"Dia itu kalau stafnya bekerja tidak sesuai dengan harapannya, dia bisa maki-maki seenaknya. Saya saja pernah dikatain buta huruf waktu disuruh membuat surat, jadi dia mendikte melalui telepon," cerita Nuril.
Nuril menceritakan hal itu saat berbincang dengan detikcom di kawasan Tebet, Jakarta Selatan, Jumat (29/7/2011). Tak hanya Nuril saja yang sering kena damprat Nazaruddin, hampir seluruh staf, pernah dimarahi habis-habisan oleh pria yang kini menjadi tersangka kasus Kemenpora itu.

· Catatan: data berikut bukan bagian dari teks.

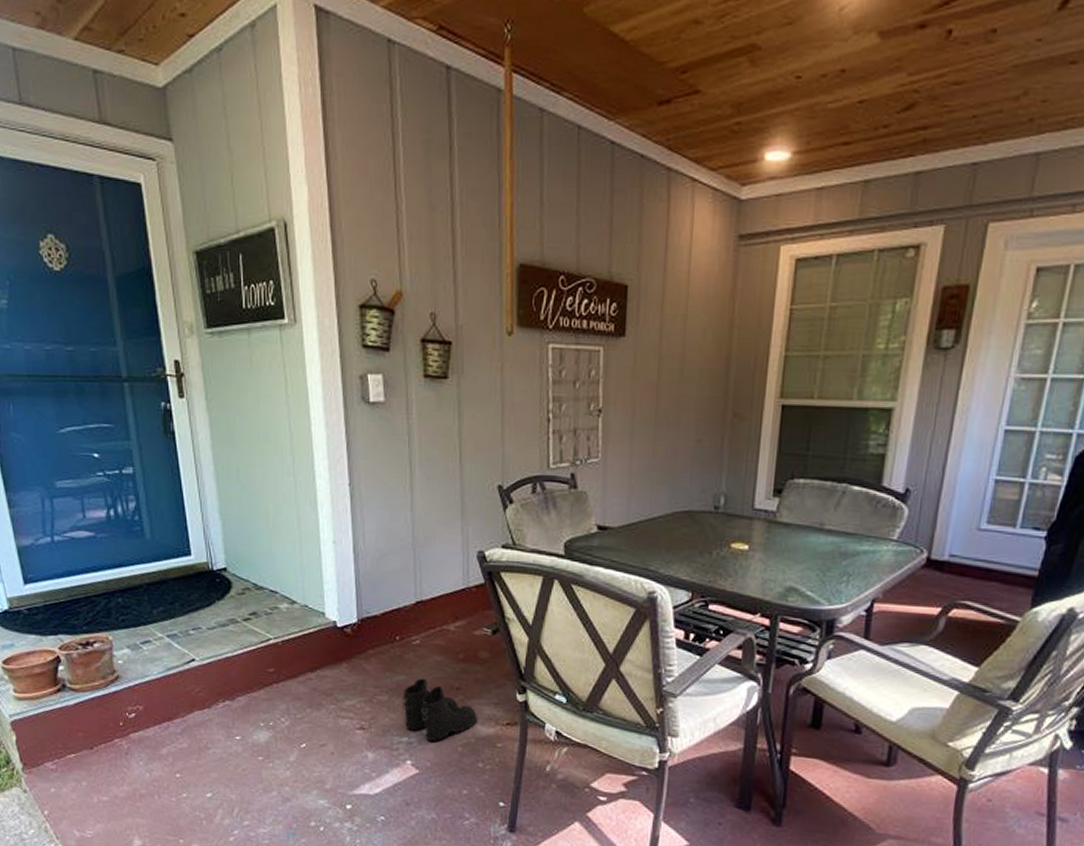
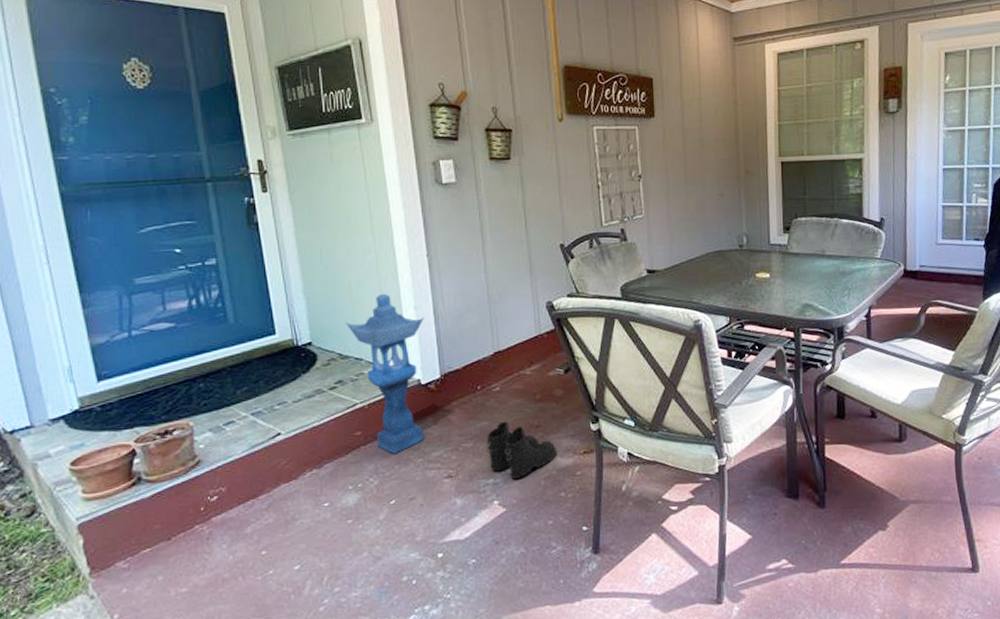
lantern: none [262,522,344,697] -> present [346,293,425,454]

SCROLL TO CONTINUE WITH CONTENT
Menurut Nuril, Nazaruddin juga seperti orang yang tidak punya takut pada siapapun. Saat kasusnya mulai mencuat dan dirinya mulai kepepet, Nazaruddin bahkan mengancam Ketua Umum PD Anas Urbaningrum dan Benny K Harman.
"Waktu di Bali, Pak Nazaruddin itu mengancam Pak Anas dan Pak Benny, saat itu saya ada di situ tapi saya tidak dengar karena saya jauh. Tapi Pak Nazar bilang ke saya, kalau dia baru saja ngancam, kalau dia tidak dibantu dia akan meledakan soal Kongres PD 2010," kata Nuril.
Namun Nuril juga tidak mengetahui pasti apa yang dimaksud meledaknya oleh Nazaruddin saat itu. Namun Nuril menduga, kemungkinan yang dimaksud Nazar itu adalah tudingan-tudingan yang dilontarkan Nazar di media massa akhir-akhir ini.
"Padahal itu dia nggak ada buktinya, kalau memang dia benar punya bukti, silakan bawa ke Indonesia agar semua jelas," kata Nuril yang kini mengaku sedang ingin cooling down setelah sempat dibuat pusing oleh Nazaruddin.
Sebagai staf, Nuril mengaku mengetahui sepak terjang Nazaruddin. Karena itu, Nazaruddin selalu mewanti-wantinya agar tidak pernah menceritakan hal yang diketahuinya kepada orang lain.
"Tapi ternyata dia sendiri yang menyebut-nyebut saya dari tempat dia sembunyi, ya saya kecewa," kata Nuril.